Have Your Cake and Eat It Too


I wrote last time about how it’s our job as parents to provide clear instruction – delivered calmly and methodically with an appropriate amount of practice and repetition – as we help our children to learn. This applies equally as much to academic content and what we might call life skills. Kids and teens need direct instruction and modeling.

They also need us to pay close attention to the processes in which they’re engaged as they learn, not just the final products. Let me once again return to writing to illustrate my point.

Too often with written composition, a student is given an assignment: “Write about xyz.” He’s generally given a few basic parameters – i.e., how long the essay should be, its due date – but rarely anything substantive, such as the piece’s intended audience or its purpose. And talking about the actual writing process - let alone walking a young person through it – is rarer still. Thus, all a kid knows is that he’s supposed to turn in three paragraphs or five pages about xyz in two weeks – oh, and to make sure it’s typed and double-spaced with one-inch margins. He has no clue about how to begin and then work his way through the several steps of a logical process to produce truly good writing. Instead, he guesses at how to throw together a product, then holds his breath until his classroom teacher or homeschool mom gives the paper back with a grade scrawled on top, often without any other feedback. And he deems himself to be “good” or “bad” writer based solely on those letter-grades.

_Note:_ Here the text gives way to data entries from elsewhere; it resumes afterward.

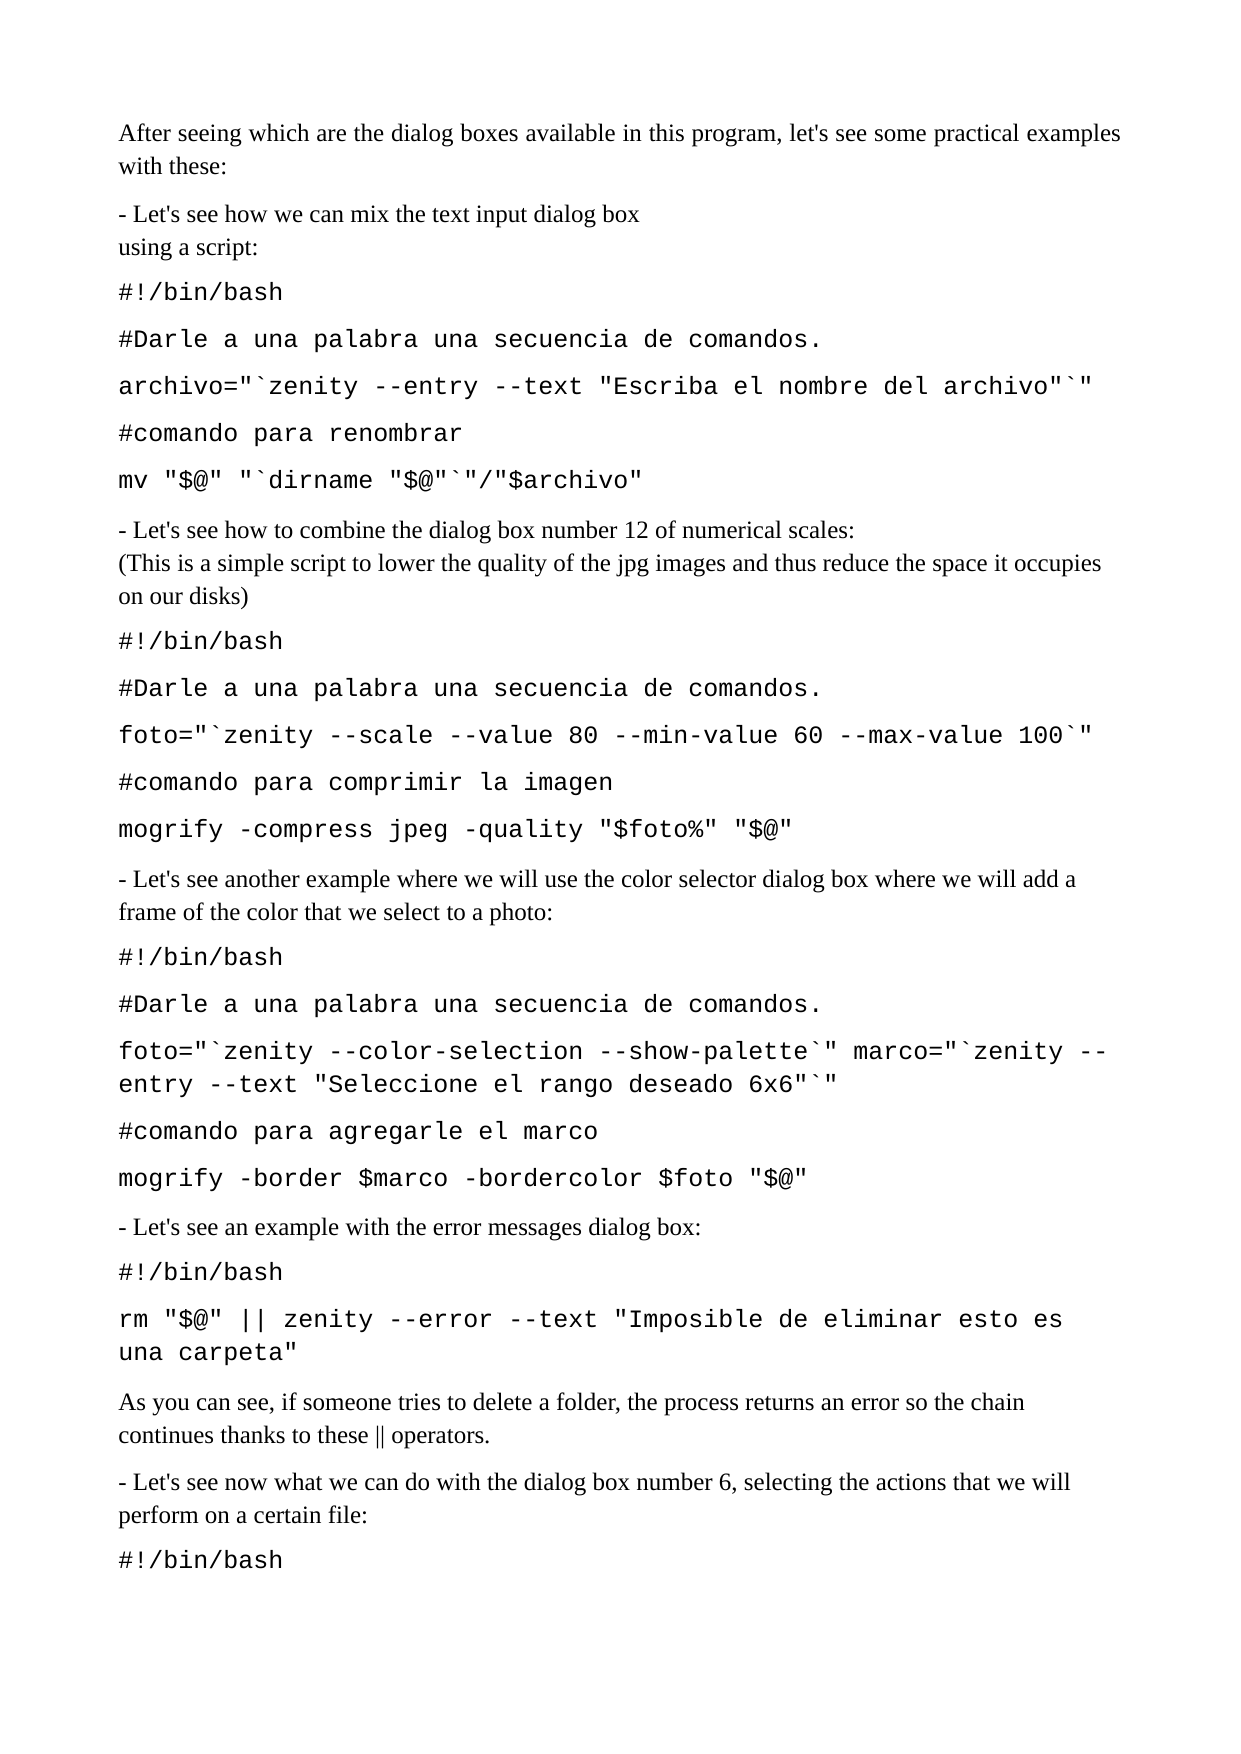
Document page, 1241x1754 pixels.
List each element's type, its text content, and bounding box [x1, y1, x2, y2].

text - Let's see how we can mix the text input dialog box using a script: [118, 199, 1122, 261]
text - Let's see another example where we will use the color selector dialog box where we will add a frame of the color that we select to a photo: [118, 864, 1122, 926]
text - Let's see an example with the error messages dialog box: [118, 1212, 1122, 1241]
text After seeing which are the dialog boxes available in this program, let's see some practical examples with these: [118, 118, 1122, 180]
text As you can see, if someone tries to delete a folder, the process returns an error so the chain continues thanks to these || operators. [118, 1387, 1122, 1448]
text #Darle a una palabra una secuencia de comandos. [118, 676, 1122, 704]
text #!/bin/bash [118, 1260, 1122, 1288]
text #!/bin/bash [118, 279, 1122, 308]
text mogrify -compress jpeg -quality "$foto%" "$@" [118, 817, 1122, 845]
text mv "$@" "`dirname "$@"`"/"$archivo" [118, 468, 1122, 496]
text rm "$@" || zenity --error --text "Imposible de eliminar esto es una carpeta" [118, 1307, 1122, 1368]
text mogrify -border $marco -bordercolor $foto "$@" [118, 1165, 1122, 1194]
text - Let's see how to combine the dialog box number 12 of numerical scales: (This is a simple script to lower the quality of the jpg images and thus reduce the space it occupies on our disks) [118, 515, 1122, 609]
text #Darle a una palabra una secuencia de comandos. [118, 326, 1122, 355]
text #!/bin/bash [118, 944, 1122, 973]
text #comando para agregarle el marco [118, 1118, 1122, 1147]
text foto="`zenity --color-selection --show-palette`" marco="`zenity --entry --text "Seleccione el rango deseado 6x6"`" [118, 1039, 1122, 1099]
text - Let's see now what we can do with the dialog box number 6, selecting the actions that we will perform on a certain file: [118, 1467, 1122, 1529]
text #!/bin/bash [118, 628, 1122, 657]
text foto="`zenity --scale --value 80 --min-value 60 --max-value 100`" [118, 723, 1122, 751]
text #!/bin/bash [118, 1548, 1122, 1576]
text #Darle a una palabra una secuencia de comandos. [118, 992, 1122, 1020]
text #comando para renombrar [118, 421, 1122, 449]
text archivo="`zenity --entry --text "Escriba el nombre del archivo"`" [118, 373, 1122, 402]
text #comando para comprimir la imagen [118, 770, 1122, 798]
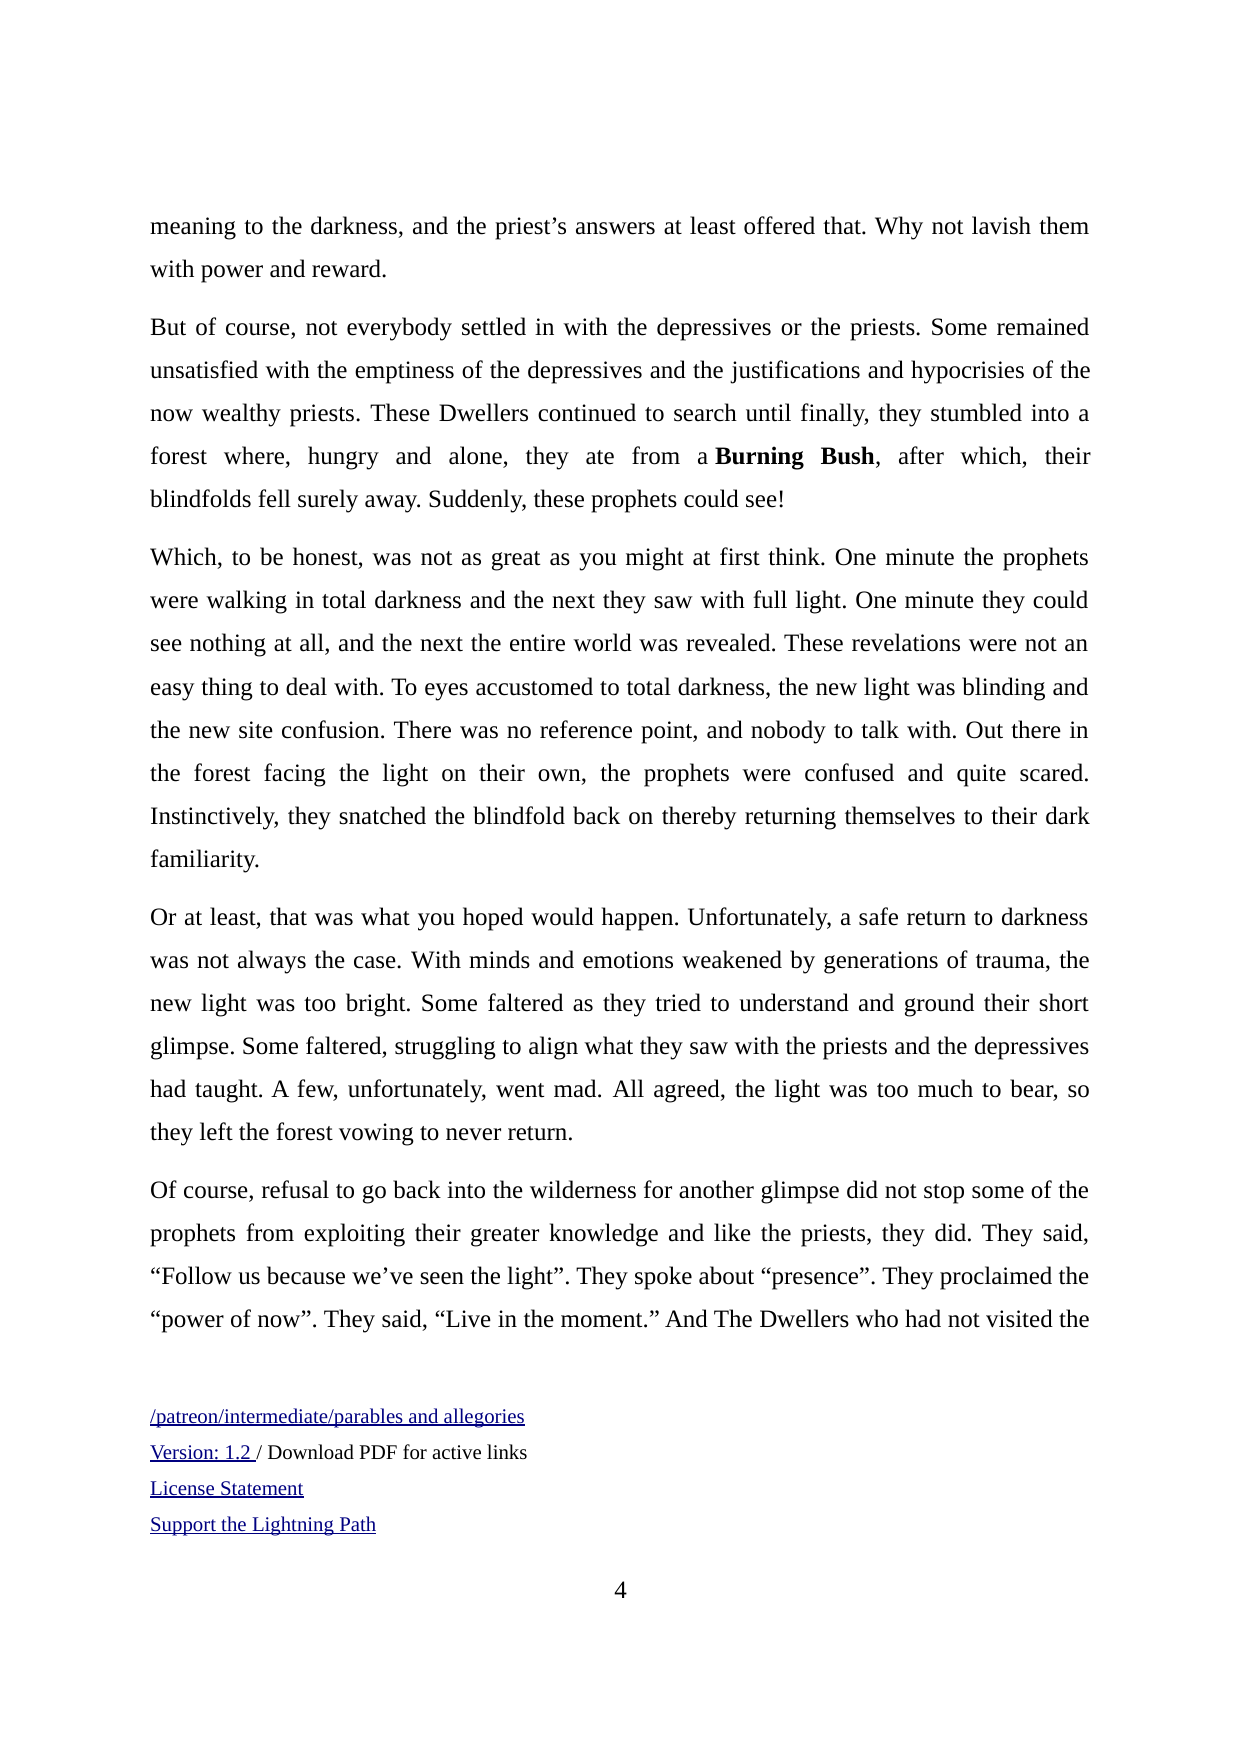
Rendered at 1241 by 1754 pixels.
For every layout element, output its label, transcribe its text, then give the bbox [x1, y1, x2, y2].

text Of course, refusal to go back into the wilderness for another glimpse did not stop some of the prophets from exploiting their greater knowledge and like the priests, they did. They said, “Follow us because we’ve seen the light”. They spoke about “presence”. They proclaimed the “power of now”. They said, “Live in the moment.” And The Dwellers who had not visited the [150, 1175, 1091, 1333]
text But of course, not everybody settled in with the depressives or the priests. Some remained unsatisfied with the emptiness of the depressives and the justifications and hypocrisies of the now wealthy priests. These Dwellers continued to search until finally, they stumbled into a forest where, hungry and alone, they ate from a Burning Bush, after which, their blindfolds fell surely away. Suddenly, these prophets could see! [150, 312, 1091, 513]
text Which, to be honest, was not as great as you might at first think. One minute the prophets were walking in total darkness and the next they saw with full light. One minute they could see nothing at all, and the next the entire world was revealed. These revelations were not an easy thing to deal with. To eyes accustomed to total darkness, the new light was blinding and the new site confusion. There was no reference point, and nobody to talk with. Out there in the forest facing the light on their own, the prophets were confused and quite scared. Instinctively, they snatched the blindfold back on thereby returning themselves to their dark familiarity. [150, 542, 1091, 873]
text meaning to the darkness, and the priest’s answers at least offered that. Why not lavish them with power and reward. [150, 211, 1091, 283]
text Or at least, that was what you hoped would happen. Unfortunately, a safe return to darkness was not always the case. With minds and emotions weakened by generations of trauma, the new light was too bright. Some faltered as they tried to understand and ground their short glimpse. Some faltered, struggling to align what they saw with the priests and the depressives had taught. A few, unfortunately, went mad. All agreed, the light was too much to bear, so they left the forest vowing to never return. [150, 902, 1091, 1146]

But helping young people learn to communicate clearly in writing is too important a skill to treat so haphazardly. If we want good products, we must spend time working through the process together with a child or teen. We must shift our perspective as well – choose to see our child as a learner rather than an assembly line worker – so the process becomes more important to us than the grade on the final product. Of course, if we do that, the product will be better too. But our emphasis must be on helping with the process.

Take some time to replace writing with any other learning task we expect of any of our kids – anything from mastering algebra or spelling to cutting the grass or cleaning the cat boxes. If we focus on the product, we’ll see success based on a natural gift or a fluke some of the time – but failure and frustration most of the time. If we emphasize the process, though, we get to have our cake (a good product) and to eat it (spending meaningful time positively coaching our kids in something important) too.